This User Gave Thanks to raj_saini20 For This Post:
# 5  
Old 08-21-2012
Ya raj ..thanks a lot ... now the output looks same as per i requierd.
just suggest me one thing .. should i save that code sample.ksh with starting a header line #!/usr/bin/ksh ??
if so then in the time of execution should i write like this :

ksh sample.ksh sample.xml

---------- Post updated at 12:54 PM ---------- Previous update was at 12:47 PM ----------

yes .. its working as i wrote starting with header line #!/usr/bin/ksh

ksh sample.ksh > sample.txt

Thanx Raj ...
# 6  
Old 08-21-2012
No need to give file name at run time as it is mentioned in script it self
# 7  
Old 08-21-2012
Raj, you gave ROW/@num as hard-coded but if there more than attribute and some kind of parent-child element in this case how we can solve?
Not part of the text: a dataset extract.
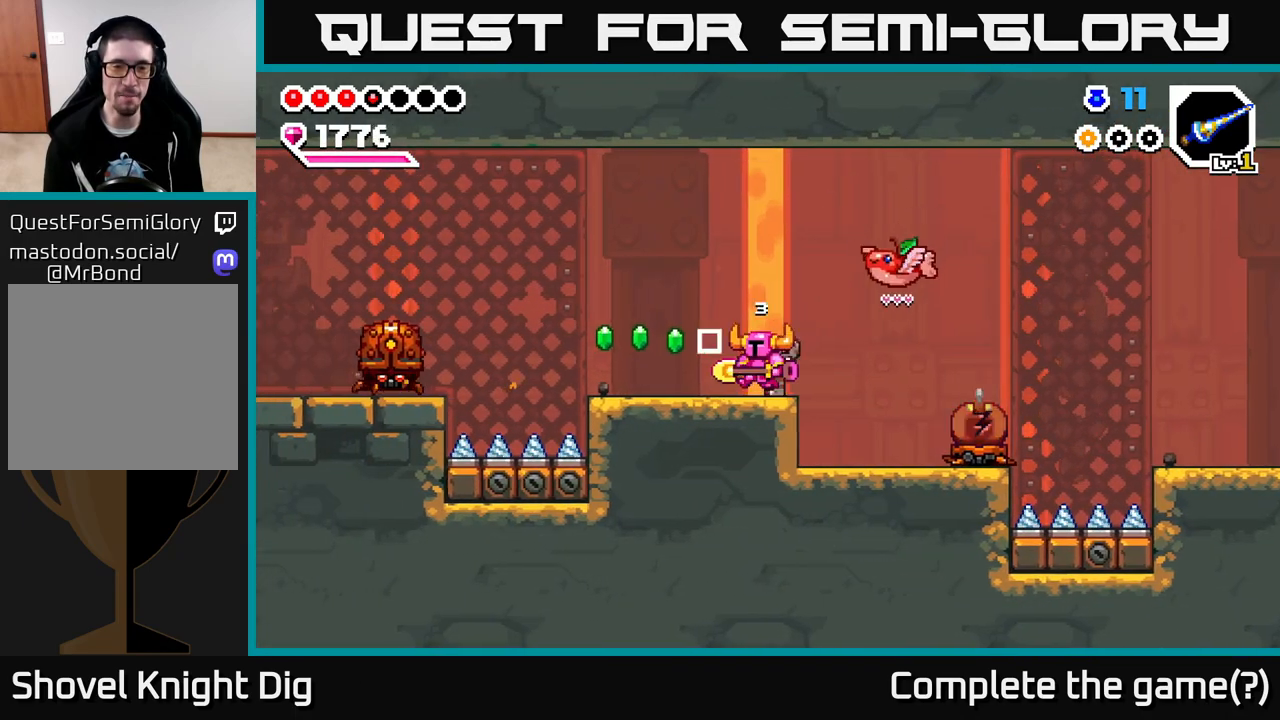
{"buttons": [], "left_stick": "left", "right_stick": "center", "events": []}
i am giving here one onother example :

sample2.xml
Code:
 
<FORMINFO FORMVERSION="12-2009" DOCID="CHS-101228-01340-2" FILENUM="776719" CASE_NO="10660990" FORMNUM="BPOCHASE" VERSION="3.6" VENDOR="UTLSValuations" MAINFORM="BPOCHASE">
<SUBJECT>
 <LOANNUM>100001416010918632</LOANNUM>
 <RELATIONSHIPNUM>UTLS Default Services</RELATIONSHIPNUM>
 <REONUM />
 <ADDR>
   <STREET>32416 N 44TH PL</STREET>
   <CITY>CAVE CREEK</CITY>
   <STATEPROV>AZ</STATEPROV>
   <ZIP>85331</ZIP>
 </ADDR>
 <COUNTY />
 <ASSESPARCEL>
   <NUM>211-34-168</NUM>
 </ASSESPARCEL>
 <BORROWER />
 <SOLDLISTED VALUE="YES" />
 <PRICEREDUCTION NUM="1">
   <DOM />
   <PRICE />
 </PRICEREDUCTION>
 <PRICEREDUCTION NUM="2">
   <DOM />
   <PRICE />
 </PRICEREDUCTION>
 <PRICEREDUCTION NUM="3">
   <DOM />
   <PRICE />
 </PRICEREDUCTION>
 <PROJ>
   <TYPE>SFRD</TYPE>
   <DESCRIPTION>SFRD</DESCRIPTION>
 </PROJ>
 <HOMEOWNERASSNFEE>300</HOMEOWNERASSNFEE>
 <HOMEOWNERASSNRESPONSE>YEARLY</HOMEOWNERASSNRESPONSE>
 <HOA>
   <FEECURRENT>YES</FEECURRENT>
   <DELINQUENCIES />
   <MAINTENANCE>INSURANCE</MAINTENANCE>
   <COMPANY />
   <PHONE>(623) 572-7579</PHONE>
   <LEGALISSUES />
 </HOA>
 <HOMEOWNERASSNDESC />
 <PROJECT>
   <NAME />
 </PROJECT>
 <CURRENTOCCUPANT>VACANT</CURRENTOCCUPANT>
 <CURRENTOWNER>MAINRESIDENCE</CURRENTOWNER>
</SUBJECT>
</FORMINFO>

output2.txt

Code:
 
FORMVERSION /FORMINFO/@FORMVERSION
DOCID /FORMINFO/@DOCID
FILENUM /FORMINFO/@FILENUM
CASE_NO /FORMINFO/@CASE_NO
FORMNUM /FORMINFO/@FORMNUM
VERSION /FORMINFO/@VERSION
VENDOR /FORMINFO/@VENDOR
MAINFORM /FORMINFO/@MAINFORM
LOANNUM /FORMINFO/SUBJECT/LOANNUM
RELATIONSHIPNUM /FORMINFO/SUBJECT/RELATIONSHIPNUM
REONUM /FORMINFO/SUBJECT/REONUM
CITY /FORMINFO/SUBJECT/ADDR/CITY
STATEPROV /FORMINFO/SUBJECT/ADDR/STATEPROV
STREET /FORMINFO/SUBJECT/ADDR/STREET
ZIP/FORMINFO/SUBJECT/ADDR/ZIP
....
....

I faced problem on more than one child tag of a single parent and more than one attribute. Smilie

Thanx in advance..

Last edited by BithunC; 08-21-2012 at 06:16 AM.. Reason: code tag
Login or Register to Ask a Question

Previous Thread | Next Thread

10 More Discussions You Might Find Interesting

1. UNIX for Beginners Questions & Answers

Grepping multiple XML tag results from XML file.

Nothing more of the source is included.